→ **EXERCISE DETAILS**: Lines holding the string "hand" are the ones to copy from this listing.

BEGIN

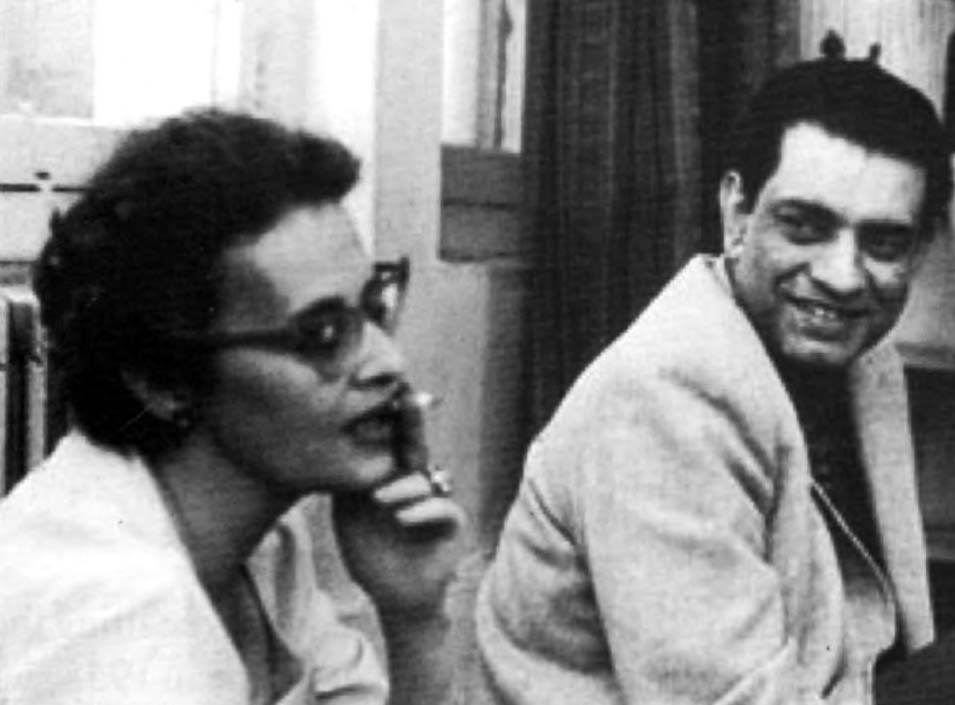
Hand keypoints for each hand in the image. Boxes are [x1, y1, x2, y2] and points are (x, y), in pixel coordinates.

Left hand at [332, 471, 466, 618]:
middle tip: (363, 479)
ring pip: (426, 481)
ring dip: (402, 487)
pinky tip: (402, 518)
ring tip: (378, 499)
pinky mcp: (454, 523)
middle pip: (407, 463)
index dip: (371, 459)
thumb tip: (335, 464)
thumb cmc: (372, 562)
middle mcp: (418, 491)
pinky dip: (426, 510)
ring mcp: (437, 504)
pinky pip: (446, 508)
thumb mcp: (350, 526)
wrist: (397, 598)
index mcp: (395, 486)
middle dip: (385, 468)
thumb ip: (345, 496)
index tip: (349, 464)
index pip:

END

→ **ANSWER TO THIS EXERCISE**:
Hand keypoints for each hand in the image. Boxes are [x1, y1, x2, y2] and points are (x, y), in pixel coordinates.
Left hand at [332, 471, 466, 618]:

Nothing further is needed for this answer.